What is interesting is that, while this objective has clearly improved from the beginning of time, it has not monotonically increased, nor has it been increasing linearly over time. For example, it might just be that some time during the Cambrian explosion, the creatures were more adapted to the environment than the current generation of Earth dwellers. Also, curiously, In some specific instances creatures seem to defy the very rules of evolution that created them. They might deplete their own resources, destroy its habitat by overpopulation or overconsumption, or choose not to reproduce at all (e.g. some humans or animals in captivity).

All that it is saying is that if the creature has an option to develop a mechanism (or get rid of an existing one) that would help it thrive better in its environment, this creature is more likely to adopt it.

Is it possible that this analogy to evolutionary systems can be extended to our modern foundational systems as well?

I believe that for Large Language Models, the analogy to evolutionary systems holds remarkably well, particularly when considering the phenomenon of in-context learning. The simple, seemingly myopic objective – predicting the next word or token – acts as a powerful evolutionary pressure. To consistently succeed at this task across the vast and varied landscape of human language, knowledge, and reasoning encoded in its training data, the model cannot rely on simple memorization or static patterns alone. It must develop internal mechanisms, or "adaptations," that allow it to interpret and utilize the immediate context effectively. In-context learning, therefore, emerges as a crucial adaptation. It represents the LLM's ability to, metaphorically, "read its environment" – the specific prompt or preceding text – and adjust its behavior accordingly. Just as an organism must adapt its survival strategies based on whether it finds itself in a resource-rich or resource-poor environment, or facing a predator or potential mate, an LLM must adapt its predictive strategy based on the instructions, examples, style, or factual constraints provided in its input, its "informational environment."

This adaptation is not explicitly programmed into the model. Instead, it is the most effective strategy to emerge from the optimization against its simple objective. To successfully predict the next word in a vast corpus of human-generated text—spanning everything from legal contracts and scientific papers to poetry and computer code—a model cannot rely on simple statistical correlations alone. It must become a master of context. It must infer grammatical rules, recognize stylistic patterns, identify factual relationships, and even grasp abstract concepts, all from the preceding text.

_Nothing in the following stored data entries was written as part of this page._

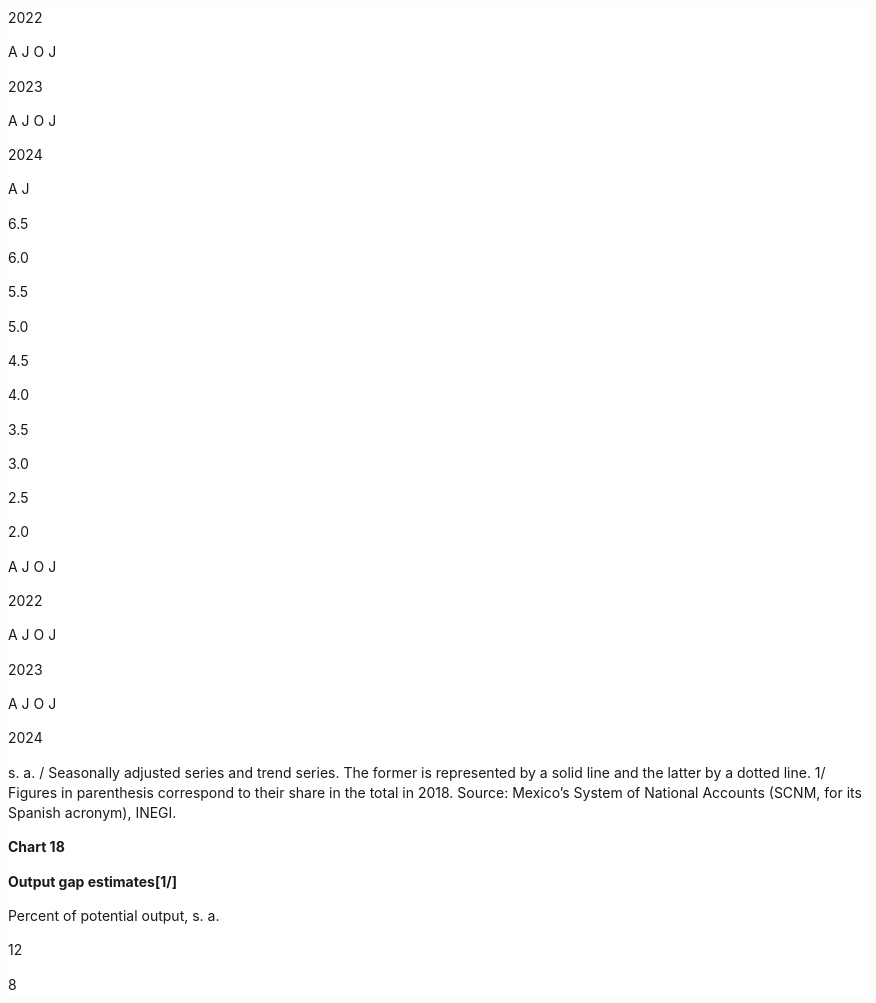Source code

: 2022


A J O J

2023


A J O J

2024


A J


6.5

6.0

5.5

5.0

4.5

4.0

3.5

3.0

2.5

2.0


A J O J

2022


A J O J

2023


A J O J

2024


s. a. / Seasonally adjusted series and trend series. The former is
represented by a solid line and the latter by a dotted line.
1/ Figures in parenthesis correspond to their share in the total in 2018.
Source: Mexico’s System of National Accounts (SCNM, for its Spanish
acronym), INEGI.

**Chart 18**

**Output gap estimates[1/]**

Percent of potential output, s. a.

12

8
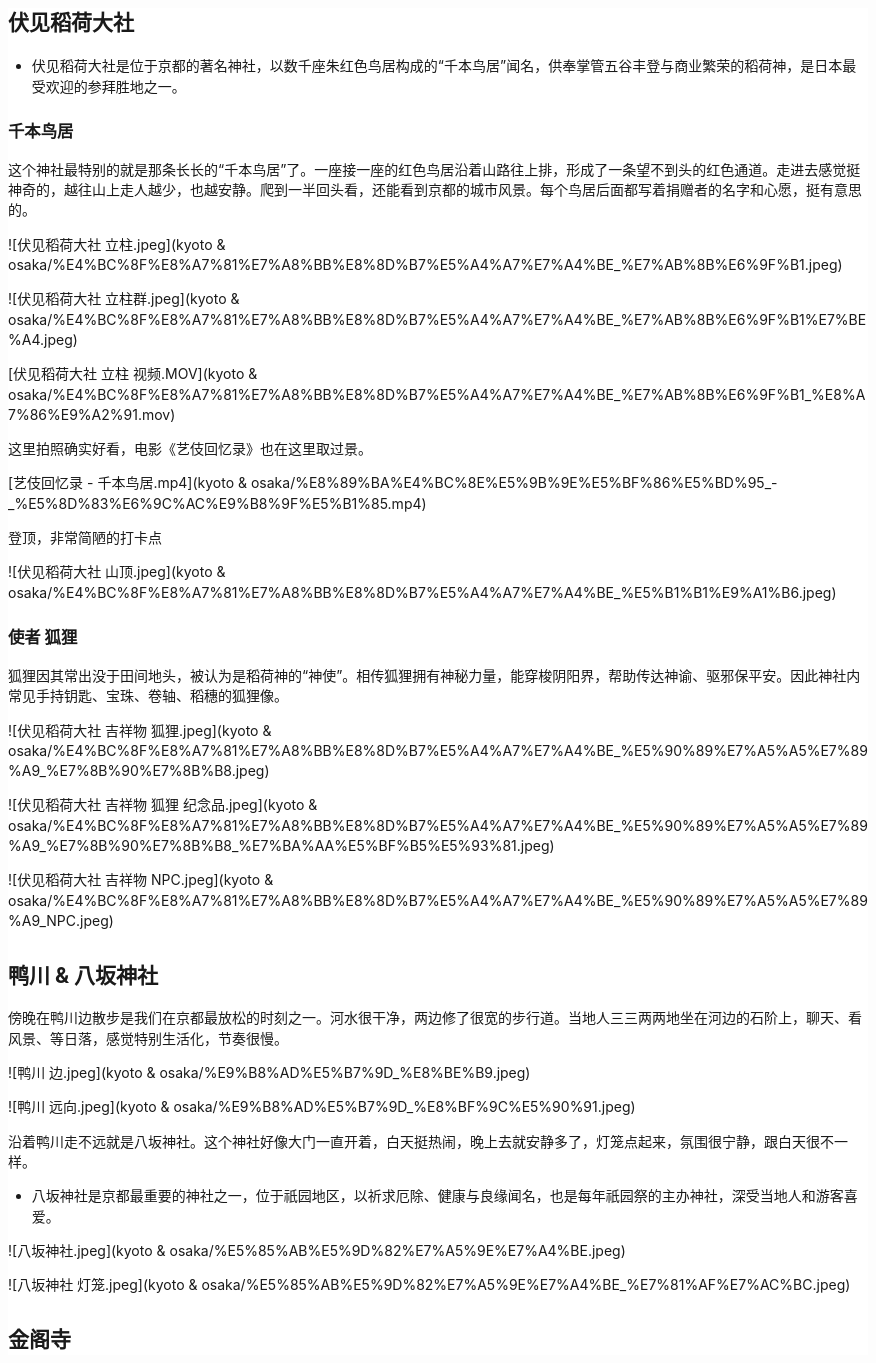 ## 伏见稻荷大社

- 伏见稻荷大社是位于京都的著名神社，以数千座朱红色鸟居构成的“千本鸟居”闻名，供奉掌管五谷丰登与商业繁荣的稻荷神，是日本最受欢迎的参拜胜地之一。

### 千本鸟居

这个神社最特别的就是那条长长的“千本鸟居”了。一座接一座的红色鸟居沿着山路往上排，形成了一条望不到头的红色通道。走进去感觉挺神奇的，越往山上走人越少，也越安静。爬到一半回头看，还能看到京都的城市风景。每个鸟居后面都写着捐赠者的名字和心愿，挺有意思的。

![伏见稻荷大社 立柱.jpeg](kyoto & osaka/%E4%BC%8F%E8%A7%81%E7%A8%BB%E8%8D%B7%E5%A4%A7%E7%A4%BE_%E7%AB%8B%E6%9F%B1.jpeg)

![伏见稻荷大社 立柱群.jpeg](kyoto & osaka/%E4%BC%8F%E8%A7%81%E7%A8%BB%E8%8D%B7%E5%A4%A7%E7%A4%BE_%E7%AB%8B%E6%9F%B1%E7%BE%A4.jpeg)

[伏见稻荷大社 立柱 视频.MOV](kyoto & osaka/%E4%BC%8F%E8%A7%81%E7%A8%BB%E8%8D%B7%E5%A4%A7%E7%A4%BE_%E7%AB%8B%E6%9F%B1_%E8%A7%86%E9%A2%91.mov)

这里拍照确实好看，电影《艺伎回忆录》也在这里取过景。

[艺伎回忆录 - 千本鸟居.mp4](kyoto & osaka/%E8%89%BA%E4%BC%8E%E5%9B%9E%E5%BF%86%E5%BD%95_-_%E5%8D%83%E6%9C%AC%E9%B8%9F%E5%B1%85.mp4)

登顶，非常简陋的打卡点

![伏见稻荷大社 山顶.jpeg](kyoto & osaka/%E4%BC%8F%E8%A7%81%E7%A8%BB%E8%8D%B7%E5%A4%A7%E7%A4%BE_%E5%B1%B1%E9%A1%B6.jpeg)

### 使者 狐狸

狐狸因其常出没于田间地头，被认为是稻荷神的“神使”。相传狐狸拥有神秘力量，能穿梭阴阳界，帮助传达神谕、驱邪保平安。因此神社内常见手持钥匙、宝珠、卷轴、稻穗的狐狸像。

![伏见稻荷大社 吉祥物 狐狸.jpeg](kyoto & osaka/%E4%BC%8F%E8%A7%81%E7%A8%BB%E8%8D%B7%E5%A4%A7%E7%A4%BE_%E5%90%89%E7%A5%A5%E7%89%A9_%E7%8B%90%E7%8B%B8.jpeg)

![伏见稻荷大社 吉祥物 狐狸 纪念品.jpeg](kyoto & osaka/%E4%BC%8F%E8%A7%81%E7%A8%BB%E8%8D%B7%E5%A4%A7%E7%A4%BE_%E5%90%89%E7%A5%A5%E7%89%A9_%E7%8B%90%E7%8B%B8_%E7%BA%AA%E5%BF%B5%E5%93%81.jpeg)

![伏见稻荷大社 吉祥物 NPC.jpeg](kyoto & osaka/%E4%BC%8F%E8%A7%81%E7%A8%BB%E8%8D%B7%E5%A4%A7%E7%A4%BE_%E5%90%89%E7%A5%A5%E7%89%A9_NPC.jpeg)

## 鸭川 & 八坂神社

傍晚在鸭川边散步是我们在京都最放松的时刻之一。河水很干净，两边修了很宽的步行道。当地人三三两两地坐在河边的石阶上，聊天、看风景、等日落，感觉特别生活化，节奏很慢。

![鸭川 边.jpeg](kyoto & osaka/%E9%B8%AD%E5%B7%9D_%E8%BE%B9.jpeg)

![鸭川 远向.jpeg](kyoto & osaka/%E9%B8%AD%E5%B7%9D_%E8%BF%9C%E5%90%91.jpeg)

沿着鸭川走不远就是八坂神社。这个神社好像大门一直开着，白天挺热闹，晚上去就安静多了，灯笼点起来，氛围很宁静，跟白天很不一样。

- 八坂神社是京都最重要的神社之一，位于祇园地区，以祈求厄除、健康与良缘闻名，也是每年祇园祭的主办神社，深受当地人和游客喜爱。

![八坂神社.jpeg](kyoto & osaka/%E5%85%AB%E5%9D%82%E7%A5%9E%E7%A4%BE.jpeg)

![八坂神社 灯笼.jpeg](kyoto & osaka/%E5%85%AB%E5%9D%82%E7%A5%9E%E7%A4%BE_%E7%81%AF%E7%AC%BC.jpeg)

## 金阁寺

This is the essence of in-context learning: a dynamic, on-the-fly adaptation to a new "environment" presented by the user's prompt.

This resolves the paradox we started with. The simple objective of next-word prediction does not directly define intelligence, creativity, or reason. Rather, it creates the selective pressure for these qualities to emerge as necessary components of a successful survival strategy. The model isn't "told" to be a poet or a programmer; it learns that to minimize prediction error across its entire training set, it must develop a generalized capacity to understand and manipulate symbols, logic, and style. In-context learning is the mechanism for this adaptation, a`llowing the static, pre-trained network to perform dynamic, sophisticated tasks. The simple objective, therefore, doesn't reduce complexity; it fosters it, proving that sometimes the most intricate systems can arise from the most humble of beginnings.